TEXT BLOCK –
───
Predictable Capability Gains with Scale

Updated 28 February 2026

The paper demonstrates that scaling laws, expressed as power-law and sigmoidal functions, reliably forecast ML performance improvements across various domains.
It details a systematic methodology including data sharding, hyperparameter sweeps, and Pareto front analysis to identify optimal resource allocation thresholds.
Practical insights highlight that predictable scaling informs efficient planning for data, model, and compute resources while acknowledging limits such as irreducible error saturation.

Predictable capability gains with increasing scale refer to the empirically robust phenomenon that, across a wide range of machine learning domains, model performance can be forecast as a simple function of scale—whether in terms of dataset size, model parameters, or computational expenditure—following specific mathematical scaling laws. This regularity enables practitioners to set realistic expectations for progress by scaling data, model size, or compute, and to optimize the allocation of resources for a desired performance level. Predictability of capability gains is now established not only in canonical supervised domains (image, language, and speech), but also in complex settings including end-to-end autonomous driving, reinforcement learning, symbolic regression, and even chart understanding and model merging.

1. Core Scaling Laws: Power-laws and Sigmoid Boundaries

The central mathematical framework grounding predictable capability gains is built on power-law and monotone-sigmoidal relationships:

Power-law error decay: For data size $N$ in supervised domains, the held-out error typically follows

$E(N) = a \cdot N^{-\alpha} + E_\infty$

where $\alpha$ is the scaling exponent, $E_\infty$ is the irreducible error floor (Bayes/annotation noise), and $a$ is a domain-specific prefactor. This form is observed in machine translation, language modeling, image classification, and speech recognition, with exponents $\alpha$ stable within each task (e.g., $\alpha \approx 0.128$ for translation, $\alpha \approx 0.066$ for word-level LM, $\alpha \approx 0.309$ for ImageNet top-1) (Hestness et al., 2017).
───
CHECK YOUR UNDERSTANDING –
1. According to the scaling-laws article, what value does the scaling exponent take for ImageNet top-1?
2. Using the scaling-laws article, explain in one to three sentences why the regularity of scaling laws is useful to practitioners.
3. Duplicate the passage of the scaling-laws article starting with "It details a" and going on through "irreducible error saturation.".
Rely only on the scaling-laws article for your answers.
───
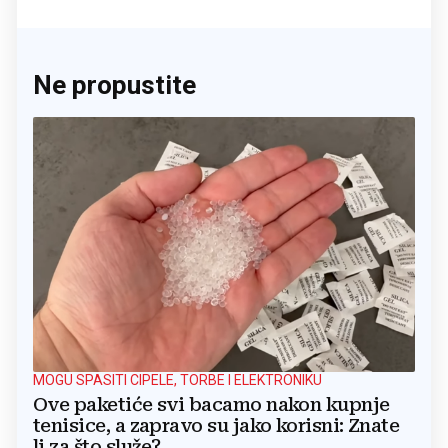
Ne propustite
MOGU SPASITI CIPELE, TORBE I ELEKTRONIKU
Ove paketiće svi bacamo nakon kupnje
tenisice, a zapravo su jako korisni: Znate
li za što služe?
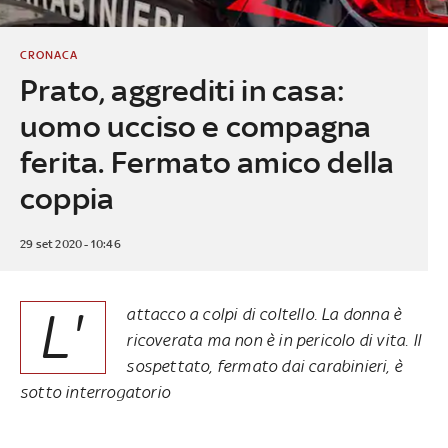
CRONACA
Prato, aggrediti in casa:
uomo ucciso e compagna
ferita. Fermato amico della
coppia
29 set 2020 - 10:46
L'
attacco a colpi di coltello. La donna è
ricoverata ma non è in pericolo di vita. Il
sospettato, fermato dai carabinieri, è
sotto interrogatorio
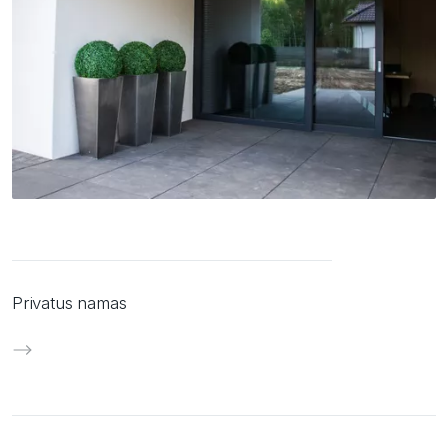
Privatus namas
───
SOLUTIONS BY TASK –
1. It is approximately 0.309.

2. Performance can be forecast as a simple function of dataset size, model parameters, or compute. That lets practitioners set realistic expectations for progress when scaling data, model size, or compute, and optimize resource allocation for a desired performance level.

3.
It details a systematic methodology including data sharding, hyperparameter sweeps, and Pareto front analysis to identify optimal resource allocation thresholds.
Practical insights highlight that predictable scaling informs efficient planning for data, model, and compute resources while acknowledging limits such as irreducible error saturation.